Transcribed page contents.

+++

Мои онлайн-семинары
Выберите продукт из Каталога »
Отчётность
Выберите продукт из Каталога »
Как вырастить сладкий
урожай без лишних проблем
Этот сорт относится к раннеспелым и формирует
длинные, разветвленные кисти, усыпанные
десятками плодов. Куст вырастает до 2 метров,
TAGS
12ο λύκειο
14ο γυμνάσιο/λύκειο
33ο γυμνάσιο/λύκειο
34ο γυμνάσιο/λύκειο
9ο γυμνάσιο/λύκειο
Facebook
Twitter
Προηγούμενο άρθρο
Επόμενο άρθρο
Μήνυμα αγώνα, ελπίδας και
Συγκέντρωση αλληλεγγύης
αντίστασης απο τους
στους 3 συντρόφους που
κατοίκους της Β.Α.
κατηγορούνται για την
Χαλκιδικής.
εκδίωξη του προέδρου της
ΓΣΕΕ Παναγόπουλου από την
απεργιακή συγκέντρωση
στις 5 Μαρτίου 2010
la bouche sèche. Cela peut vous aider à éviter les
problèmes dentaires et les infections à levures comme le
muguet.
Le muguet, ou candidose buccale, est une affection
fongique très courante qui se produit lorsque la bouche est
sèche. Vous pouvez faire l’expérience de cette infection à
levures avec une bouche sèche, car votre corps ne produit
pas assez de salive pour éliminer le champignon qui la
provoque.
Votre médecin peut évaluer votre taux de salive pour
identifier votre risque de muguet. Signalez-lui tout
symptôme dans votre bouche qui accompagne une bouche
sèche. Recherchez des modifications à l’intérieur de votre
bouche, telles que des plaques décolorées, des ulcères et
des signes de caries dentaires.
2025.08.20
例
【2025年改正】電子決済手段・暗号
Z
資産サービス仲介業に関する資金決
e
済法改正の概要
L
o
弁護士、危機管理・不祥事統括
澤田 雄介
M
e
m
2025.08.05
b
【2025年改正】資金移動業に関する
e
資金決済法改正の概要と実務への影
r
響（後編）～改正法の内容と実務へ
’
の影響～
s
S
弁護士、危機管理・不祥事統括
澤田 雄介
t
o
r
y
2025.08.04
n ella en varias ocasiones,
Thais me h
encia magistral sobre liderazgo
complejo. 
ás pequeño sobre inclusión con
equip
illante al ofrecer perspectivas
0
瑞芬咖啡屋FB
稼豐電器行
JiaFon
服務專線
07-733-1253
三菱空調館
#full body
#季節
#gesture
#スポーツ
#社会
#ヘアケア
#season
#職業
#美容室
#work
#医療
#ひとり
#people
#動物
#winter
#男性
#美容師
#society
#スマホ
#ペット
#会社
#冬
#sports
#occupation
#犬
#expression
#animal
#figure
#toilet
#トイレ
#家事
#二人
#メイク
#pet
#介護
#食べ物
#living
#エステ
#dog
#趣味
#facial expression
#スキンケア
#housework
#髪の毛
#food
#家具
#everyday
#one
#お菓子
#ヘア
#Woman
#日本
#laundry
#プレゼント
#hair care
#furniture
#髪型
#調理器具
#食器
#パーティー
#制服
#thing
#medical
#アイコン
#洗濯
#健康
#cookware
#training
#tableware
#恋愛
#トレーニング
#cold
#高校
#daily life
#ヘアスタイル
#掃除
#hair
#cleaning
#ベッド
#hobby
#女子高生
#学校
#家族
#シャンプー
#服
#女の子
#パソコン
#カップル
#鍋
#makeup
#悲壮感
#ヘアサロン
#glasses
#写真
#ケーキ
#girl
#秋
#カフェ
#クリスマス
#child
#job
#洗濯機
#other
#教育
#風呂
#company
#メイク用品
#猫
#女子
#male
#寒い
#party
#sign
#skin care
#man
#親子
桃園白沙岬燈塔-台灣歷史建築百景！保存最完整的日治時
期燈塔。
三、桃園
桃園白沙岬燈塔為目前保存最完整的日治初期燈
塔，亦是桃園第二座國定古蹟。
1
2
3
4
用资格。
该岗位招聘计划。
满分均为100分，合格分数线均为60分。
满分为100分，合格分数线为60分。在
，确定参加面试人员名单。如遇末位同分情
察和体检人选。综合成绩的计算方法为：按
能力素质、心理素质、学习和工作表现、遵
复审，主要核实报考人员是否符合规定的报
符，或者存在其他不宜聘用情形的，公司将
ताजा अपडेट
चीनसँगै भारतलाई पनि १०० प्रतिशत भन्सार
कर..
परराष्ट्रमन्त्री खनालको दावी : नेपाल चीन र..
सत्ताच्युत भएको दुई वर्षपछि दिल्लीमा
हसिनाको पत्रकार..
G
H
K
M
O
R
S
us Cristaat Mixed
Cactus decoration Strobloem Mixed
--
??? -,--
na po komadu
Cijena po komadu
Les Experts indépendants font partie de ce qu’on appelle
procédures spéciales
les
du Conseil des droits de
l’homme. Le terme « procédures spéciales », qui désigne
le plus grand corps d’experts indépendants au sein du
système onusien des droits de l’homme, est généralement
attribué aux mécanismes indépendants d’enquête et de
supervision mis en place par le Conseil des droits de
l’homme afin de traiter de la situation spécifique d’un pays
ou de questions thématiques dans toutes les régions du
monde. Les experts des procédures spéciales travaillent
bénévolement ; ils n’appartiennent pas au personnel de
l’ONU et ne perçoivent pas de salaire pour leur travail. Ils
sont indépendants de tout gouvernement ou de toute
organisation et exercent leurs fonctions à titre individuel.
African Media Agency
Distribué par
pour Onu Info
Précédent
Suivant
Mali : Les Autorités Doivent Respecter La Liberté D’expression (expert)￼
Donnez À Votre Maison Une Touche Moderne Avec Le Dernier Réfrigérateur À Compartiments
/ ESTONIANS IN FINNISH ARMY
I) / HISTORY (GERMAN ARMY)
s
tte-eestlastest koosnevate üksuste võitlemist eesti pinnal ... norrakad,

+++

WHAT THE TASK ASKS.
Go through the entries and retype each one exactly, skipping any image.

PROBLEM SOLUTION.
Мои онлайн-семинары
Выберите продукт из Каталога »
Отчётность
Выберите продукт из Каталога »
Как вырастить сладкий
урожай без лишних проблем
Этот сорт относится к раннеспелым и формирует
длинные, разветвленные кисти, усыпанные
десятками плодов. Куст вырастает до 2 метров,
TAGS
12ο λύκειο
14ο γυμνάσιο/λύκειο
33ο γυμνάσιο/λύκειο
34ο γυμνάσιο/λύκειο
9ο γυμνάσιο/λύκειο
Facebook
Twitter
Προηγούμενο άρθρο
Επόμενο άρθρο
Μήνυμα αγώνα, ελπίδας και
Συγκέντρωση αλληλεγγύης
αντίστασης απο τους
στους 3 συντρόφους που
κατοίκους της Β.Α.
κατηγορούνται για την
Χαλκιδικής.
εκδίωξη του προέδρου της
ΓΣΕΕ Παναγόπουλου από την
απεργιακή συγκέντρωση
στις 5 Μαρτίου 2010
la bouche sèche. Cela peut vous aider à éviter les
problèmes dentaires et les infections à levures comme le
muguet.
Le muguet, ou candidose buccale, est une affection
fongique très courante qui se produit lorsque la bouche est
sèche. Vous pouvez faire l’expérience de cette infection à
levures avec une bouche sèche, car votre corps ne produit
pas assez de salive pour éliminer le champignon qui la
provoque.
Votre médecin peut évaluer votre taux de salive pour
identifier votre risque de muguet. Signalez-lui tout
symptôme dans votre bouche qui accompagne une bouche
sèche. Recherchez des modifications à l’intérieur de votre
bouche, telles que des plaques décolorées, des ulcères et
des signes de caries dentaires.
2025.08.20
例
【2025年改正】電子決済手段・暗号
Z
資産サービス仲介業に関する資金決
e
済法改正の概要
L
o
弁護士、危機管理・不祥事統括
澤田 雄介
M
e
m
2025.08.05
b
【2025年改正】資金移動業に関する
e
資金決済法改正の概要と実務への影
r
響（後編）～改正法の内容と実務へ
’
の影響～
s
S
弁護士、危機管理・不祥事統括
澤田 雄介
t
o
r
y
2025.08.04
n ella en varias ocasiones,
Thais me h
encia magistral sobre liderazgo
complejo. 
ás pequeño sobre inclusión con
equip
illante al ofrecer perspectivas
0
瑞芬咖啡屋FB
稼豐電器行
JiaFon
服務專線
07-733-1253
三菱空調館
#full body
#季節
#gesture
#スポーツ
#社会
#ヘアケア
#season
#職業
#美容室
#work
#医療
#ひとり
#people
#動物
#winter
#男性
#美容師
#society
#スマホ
#ペット
#会社
#冬
#sports
#occupation
#犬
#expression
#animal
#figure
#toilet
#トイレ
#家事
#二人
#メイク
#pet
#介護
#食べ物
#living
#エステ
#dog
#趣味
#facial expression
#スキンケア
#housework
#髪の毛
#food
#家具
#everyday
#one
#お菓子
#ヘア
#Woman
#日本
#laundry
#プレゼント
#hair care
#furniture
#髪型
#調理器具
#食器
#パーティー
#制服
#thing
#medical
#アイコン
#洗濯
#健康
#cookware
#training
#tableware
#恋愛
#トレーニング
#cold
#高校
#daily life
#ヘアスタイル
#掃除
#hair
#cleaning
#ベッド
#hobby
#女子高生
#学校
#家族
#シャンプー
#服
#女の子
#パソコン
#カップル
#鍋
#makeup
#悲壮感
#ヘアサロン
#glasses
#写真
#ケーキ
#girl
#秋
#カフェ
#クリスマス
#child
#job
#洗濯機
#other
#教育
#風呂
#company
#メイク用品
#猫
#女子
#male
#寒い
#party
#sign
#skin care
#man
#親子
桃園白沙岬燈塔-台灣歷史建築百景！保存最完整的日治時
期燈塔。
三、桃園
桃園白沙岬燈塔為目前保存最完整的日治初期燈
塔，亦是桃園第二座國定古蹟。
1
2
3
4
用资格。
该岗位招聘计划。
满分均为100分，合格分数线均为60分。
满分为100分，合格分数线为60分。在
，确定参加面试人员名单。如遇末位同分情
察和体检人选。综合成绩的计算方法为：按
能力素质、心理素质、学习和工作表现、遵
复审，主要核实报考人员是否符合规定的报
符，或者存在其他不宜聘用情形的，公司将
ताजा अपडेट
चीनसँगै भारतलाई पनि १०० प्रतिशत भन्सार
कर..
परराष्ट्रमन्त्री खनालको दावी : नेपाल चीन र..
सत्ताच्युत भएको दुई वर्षपछि दिल्लीमा
हसिनाको पत्रकार..
G
H
K
M
O
R
S
us Cristaat Mixed
Cactus decoration Strobloem Mixed
--
??? -,--
na po komadu
Cijena po komadu
Les Experts indépendants font partie de ce qu’on appelle
procédures spéciales
les
du Conseil des droits de
l’homme. Le terme « procédures spéciales », qui désigne
le plus grand corps d’experts indépendants au sein du
système onusien des droits de l’homme, est généralement
attribué aux mécanismes indépendants d’enquête et de
supervision mis en place par le Conseil des droits de
l’homme afin de traiter de la situation spécifique d’un pays
ou de questions thématiques dans toutes les régions du
monde. Les experts des procédures spéciales travaillent
bénévolement ; ils n’appartiennent pas au personnel de
l’ONU et ne perçoivent pas de salaire pour leur travail. Ils
sont indépendants de tout gouvernement ou de toute
organisation et exercent leurs fonctions à titre individuel.
African Media Agency
Distribué par
pour Onu Info
Précédent
Suivant
Mali : Les Autorités Doivent Respecter La Liberté D’expression (expert)
Donnez À Votre Maison Une Touche Moderne Avec Le Dernier Réfrigérateur À Compartiments
/ ESTONIANS IN FINNISH ARMY
I) / HISTORY (GERMAN ARMY)
s
tte-eestlastest koosnevate üksuste võitlemist eesti pinnal ... norrakad,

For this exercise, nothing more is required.